◆ Prompt:
From the line that contains "How to Play" to the last line of the entries, write each line out exactly; include both ends and nothing else.

◆ Supplied information:
────────────────────────────────────────

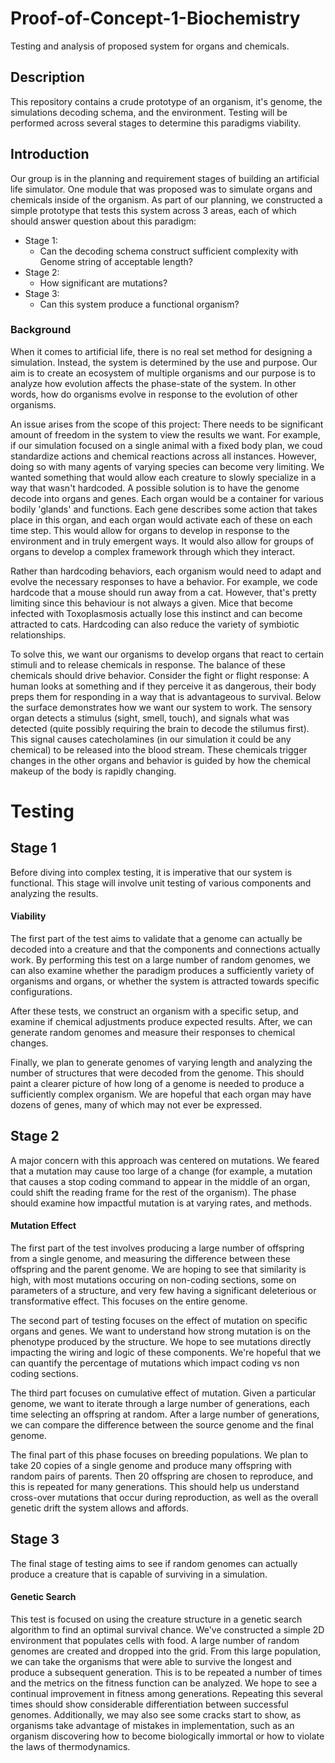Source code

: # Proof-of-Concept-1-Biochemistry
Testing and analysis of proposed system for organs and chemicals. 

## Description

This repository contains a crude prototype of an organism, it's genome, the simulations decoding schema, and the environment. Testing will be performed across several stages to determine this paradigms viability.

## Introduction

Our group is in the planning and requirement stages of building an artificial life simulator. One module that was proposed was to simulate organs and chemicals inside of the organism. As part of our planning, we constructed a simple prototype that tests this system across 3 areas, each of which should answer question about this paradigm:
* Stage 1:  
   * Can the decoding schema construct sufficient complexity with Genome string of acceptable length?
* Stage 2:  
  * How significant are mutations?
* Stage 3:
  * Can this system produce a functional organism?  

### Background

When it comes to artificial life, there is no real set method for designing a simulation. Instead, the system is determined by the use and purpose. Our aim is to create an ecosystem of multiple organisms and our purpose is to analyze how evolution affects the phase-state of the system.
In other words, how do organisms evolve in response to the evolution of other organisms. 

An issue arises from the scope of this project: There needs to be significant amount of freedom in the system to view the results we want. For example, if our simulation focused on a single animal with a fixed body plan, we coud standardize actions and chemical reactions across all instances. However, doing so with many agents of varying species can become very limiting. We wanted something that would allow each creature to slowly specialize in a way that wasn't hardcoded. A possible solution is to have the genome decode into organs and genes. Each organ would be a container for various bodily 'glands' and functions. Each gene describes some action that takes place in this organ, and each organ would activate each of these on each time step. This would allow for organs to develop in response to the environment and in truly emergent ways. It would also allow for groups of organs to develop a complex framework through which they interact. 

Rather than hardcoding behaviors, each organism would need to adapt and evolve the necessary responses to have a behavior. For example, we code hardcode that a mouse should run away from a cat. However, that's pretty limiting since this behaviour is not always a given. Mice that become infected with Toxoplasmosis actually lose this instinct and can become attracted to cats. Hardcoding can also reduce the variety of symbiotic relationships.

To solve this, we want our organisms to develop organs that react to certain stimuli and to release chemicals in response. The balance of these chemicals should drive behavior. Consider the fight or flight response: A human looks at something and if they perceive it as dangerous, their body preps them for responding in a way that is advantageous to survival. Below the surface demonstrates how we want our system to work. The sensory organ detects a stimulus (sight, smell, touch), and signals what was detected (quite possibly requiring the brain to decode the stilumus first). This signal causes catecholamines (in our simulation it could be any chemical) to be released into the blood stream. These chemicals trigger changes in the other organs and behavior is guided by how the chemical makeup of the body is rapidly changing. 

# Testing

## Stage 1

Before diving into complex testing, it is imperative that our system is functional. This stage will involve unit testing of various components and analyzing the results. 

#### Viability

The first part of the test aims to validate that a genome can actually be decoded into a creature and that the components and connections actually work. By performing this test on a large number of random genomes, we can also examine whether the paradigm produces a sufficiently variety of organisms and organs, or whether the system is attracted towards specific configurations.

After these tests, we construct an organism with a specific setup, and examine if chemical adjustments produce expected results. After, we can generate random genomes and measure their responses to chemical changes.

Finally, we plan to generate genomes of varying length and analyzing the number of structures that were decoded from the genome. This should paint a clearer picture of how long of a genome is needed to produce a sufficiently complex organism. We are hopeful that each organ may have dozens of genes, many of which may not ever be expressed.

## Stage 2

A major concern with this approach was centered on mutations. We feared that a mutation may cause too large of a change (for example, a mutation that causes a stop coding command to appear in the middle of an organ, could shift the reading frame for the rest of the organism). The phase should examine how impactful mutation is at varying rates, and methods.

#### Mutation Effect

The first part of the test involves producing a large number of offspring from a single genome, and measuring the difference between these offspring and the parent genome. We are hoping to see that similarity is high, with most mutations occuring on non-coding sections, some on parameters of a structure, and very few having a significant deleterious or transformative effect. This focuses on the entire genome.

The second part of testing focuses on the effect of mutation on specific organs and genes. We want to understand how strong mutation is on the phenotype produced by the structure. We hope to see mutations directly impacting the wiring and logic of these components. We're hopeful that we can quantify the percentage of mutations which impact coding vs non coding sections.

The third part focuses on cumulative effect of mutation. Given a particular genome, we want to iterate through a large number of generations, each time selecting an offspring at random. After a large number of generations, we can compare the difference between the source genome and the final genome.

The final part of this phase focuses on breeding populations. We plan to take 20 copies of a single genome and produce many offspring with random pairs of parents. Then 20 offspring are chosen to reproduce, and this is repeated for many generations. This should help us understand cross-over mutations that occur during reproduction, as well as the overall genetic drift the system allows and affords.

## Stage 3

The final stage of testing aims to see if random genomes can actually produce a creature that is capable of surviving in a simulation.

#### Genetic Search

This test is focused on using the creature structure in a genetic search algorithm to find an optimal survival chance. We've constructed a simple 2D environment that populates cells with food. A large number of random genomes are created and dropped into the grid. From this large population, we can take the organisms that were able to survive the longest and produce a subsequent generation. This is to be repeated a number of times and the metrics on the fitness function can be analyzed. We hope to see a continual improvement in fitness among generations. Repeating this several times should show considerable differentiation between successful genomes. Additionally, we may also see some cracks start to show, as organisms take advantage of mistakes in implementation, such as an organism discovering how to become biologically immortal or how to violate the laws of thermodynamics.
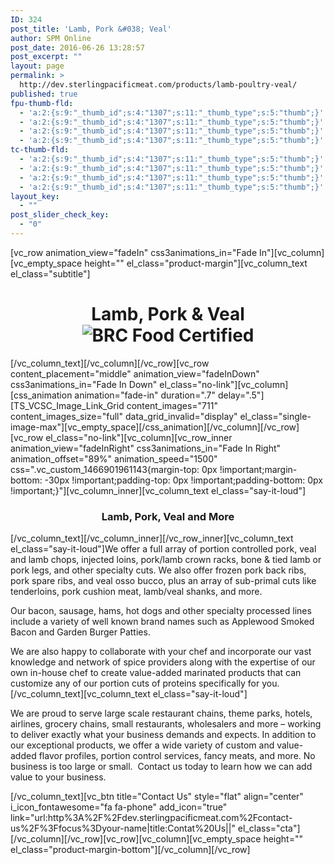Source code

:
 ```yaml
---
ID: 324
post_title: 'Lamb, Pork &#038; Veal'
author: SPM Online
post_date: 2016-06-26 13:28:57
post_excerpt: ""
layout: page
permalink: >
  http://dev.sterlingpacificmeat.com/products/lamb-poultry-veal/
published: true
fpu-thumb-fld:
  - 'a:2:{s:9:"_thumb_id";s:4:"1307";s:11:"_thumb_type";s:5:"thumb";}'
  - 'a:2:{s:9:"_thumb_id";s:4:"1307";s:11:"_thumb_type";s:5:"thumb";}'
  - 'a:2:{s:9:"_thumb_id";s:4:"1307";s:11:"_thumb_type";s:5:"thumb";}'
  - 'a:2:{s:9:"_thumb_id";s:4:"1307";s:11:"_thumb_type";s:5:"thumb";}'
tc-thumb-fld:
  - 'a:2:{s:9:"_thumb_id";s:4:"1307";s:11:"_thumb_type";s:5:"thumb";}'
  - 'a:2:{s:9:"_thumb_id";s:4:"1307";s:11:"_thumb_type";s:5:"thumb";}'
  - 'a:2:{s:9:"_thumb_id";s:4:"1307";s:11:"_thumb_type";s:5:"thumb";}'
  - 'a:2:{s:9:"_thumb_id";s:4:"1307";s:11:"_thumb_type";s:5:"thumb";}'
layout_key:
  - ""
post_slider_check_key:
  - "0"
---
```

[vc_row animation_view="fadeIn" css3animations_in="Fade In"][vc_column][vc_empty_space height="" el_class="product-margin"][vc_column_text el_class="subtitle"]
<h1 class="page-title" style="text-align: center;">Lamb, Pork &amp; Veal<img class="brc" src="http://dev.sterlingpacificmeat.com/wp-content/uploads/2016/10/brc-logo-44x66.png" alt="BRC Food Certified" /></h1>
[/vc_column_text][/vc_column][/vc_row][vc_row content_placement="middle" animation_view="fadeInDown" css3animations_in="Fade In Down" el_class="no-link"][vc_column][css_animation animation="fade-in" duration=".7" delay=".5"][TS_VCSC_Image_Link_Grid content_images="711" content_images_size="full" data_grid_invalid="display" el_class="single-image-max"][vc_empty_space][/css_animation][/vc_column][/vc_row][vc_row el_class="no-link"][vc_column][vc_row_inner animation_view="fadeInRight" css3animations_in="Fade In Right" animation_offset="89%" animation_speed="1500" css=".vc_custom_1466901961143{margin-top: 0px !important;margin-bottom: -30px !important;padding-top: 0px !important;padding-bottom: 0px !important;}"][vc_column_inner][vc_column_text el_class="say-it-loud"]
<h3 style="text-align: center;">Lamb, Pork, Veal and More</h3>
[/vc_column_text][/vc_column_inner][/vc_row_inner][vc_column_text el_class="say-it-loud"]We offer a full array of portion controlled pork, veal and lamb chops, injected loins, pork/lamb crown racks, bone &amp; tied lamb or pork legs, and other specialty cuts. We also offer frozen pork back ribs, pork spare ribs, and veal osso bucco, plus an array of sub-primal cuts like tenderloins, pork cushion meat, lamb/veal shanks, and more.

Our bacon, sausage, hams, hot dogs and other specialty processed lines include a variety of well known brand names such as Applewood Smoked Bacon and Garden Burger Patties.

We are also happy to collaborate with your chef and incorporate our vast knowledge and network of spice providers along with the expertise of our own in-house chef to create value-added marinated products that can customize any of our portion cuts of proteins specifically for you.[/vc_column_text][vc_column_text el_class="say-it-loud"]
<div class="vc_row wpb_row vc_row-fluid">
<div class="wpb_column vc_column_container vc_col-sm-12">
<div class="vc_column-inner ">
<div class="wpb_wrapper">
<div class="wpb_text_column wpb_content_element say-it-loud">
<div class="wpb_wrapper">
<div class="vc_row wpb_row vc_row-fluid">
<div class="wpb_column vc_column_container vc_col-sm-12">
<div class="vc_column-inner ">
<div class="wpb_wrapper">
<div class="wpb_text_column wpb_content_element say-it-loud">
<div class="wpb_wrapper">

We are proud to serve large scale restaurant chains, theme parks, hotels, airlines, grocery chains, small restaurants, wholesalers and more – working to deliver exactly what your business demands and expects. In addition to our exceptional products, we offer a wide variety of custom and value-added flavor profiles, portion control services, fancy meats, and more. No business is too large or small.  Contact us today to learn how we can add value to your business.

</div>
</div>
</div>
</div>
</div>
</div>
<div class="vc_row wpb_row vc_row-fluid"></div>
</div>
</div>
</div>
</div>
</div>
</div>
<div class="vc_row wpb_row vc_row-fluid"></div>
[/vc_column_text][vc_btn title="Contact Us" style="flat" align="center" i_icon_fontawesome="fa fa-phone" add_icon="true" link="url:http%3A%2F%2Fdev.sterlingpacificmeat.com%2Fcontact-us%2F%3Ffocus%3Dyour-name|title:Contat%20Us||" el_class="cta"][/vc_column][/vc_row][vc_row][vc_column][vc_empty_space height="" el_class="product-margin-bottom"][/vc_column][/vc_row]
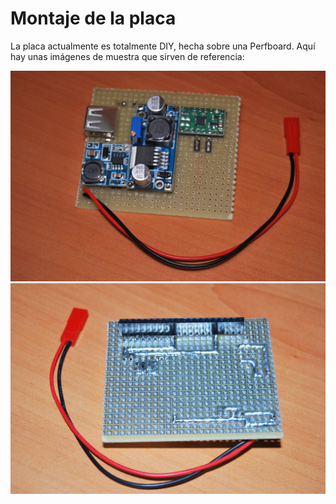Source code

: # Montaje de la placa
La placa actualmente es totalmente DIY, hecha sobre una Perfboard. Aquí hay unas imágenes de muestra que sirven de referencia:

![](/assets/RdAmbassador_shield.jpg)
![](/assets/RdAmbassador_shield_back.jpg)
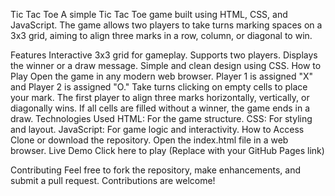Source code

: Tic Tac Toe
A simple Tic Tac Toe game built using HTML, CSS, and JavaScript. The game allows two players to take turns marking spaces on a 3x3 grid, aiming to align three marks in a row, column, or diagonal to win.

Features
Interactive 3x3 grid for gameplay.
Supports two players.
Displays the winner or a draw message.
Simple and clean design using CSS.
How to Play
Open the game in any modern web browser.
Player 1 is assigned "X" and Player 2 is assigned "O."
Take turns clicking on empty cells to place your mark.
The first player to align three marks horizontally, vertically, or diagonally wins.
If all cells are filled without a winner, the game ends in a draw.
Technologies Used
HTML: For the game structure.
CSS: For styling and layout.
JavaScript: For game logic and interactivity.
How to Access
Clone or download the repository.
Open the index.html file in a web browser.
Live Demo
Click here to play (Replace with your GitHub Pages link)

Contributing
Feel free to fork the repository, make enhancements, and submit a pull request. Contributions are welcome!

────────────────────────────────────────

◆ Solution:
How to Play
Open the game in any modern web browser.
Player 1 is assigned "X" and Player 2 is assigned "O."
Take turns clicking on empty cells to place your mark.
The first player to align three marks horizontally, vertically, or diagonally wins.
If all cells are filled without a winner, the game ends in a draw.
Technologies Used
HTML: For the game structure.
CSS: For styling and layout.
JavaScript: For game logic and interactivity.
How to Access
Clone or download the repository.
Open the index.html file in a web browser.
Live Demo
Click here to play (Replace with your GitHub Pages link)

Contributing
Feel free to fork the repository, make enhancements, and submit a pull request. Contributions are welcome!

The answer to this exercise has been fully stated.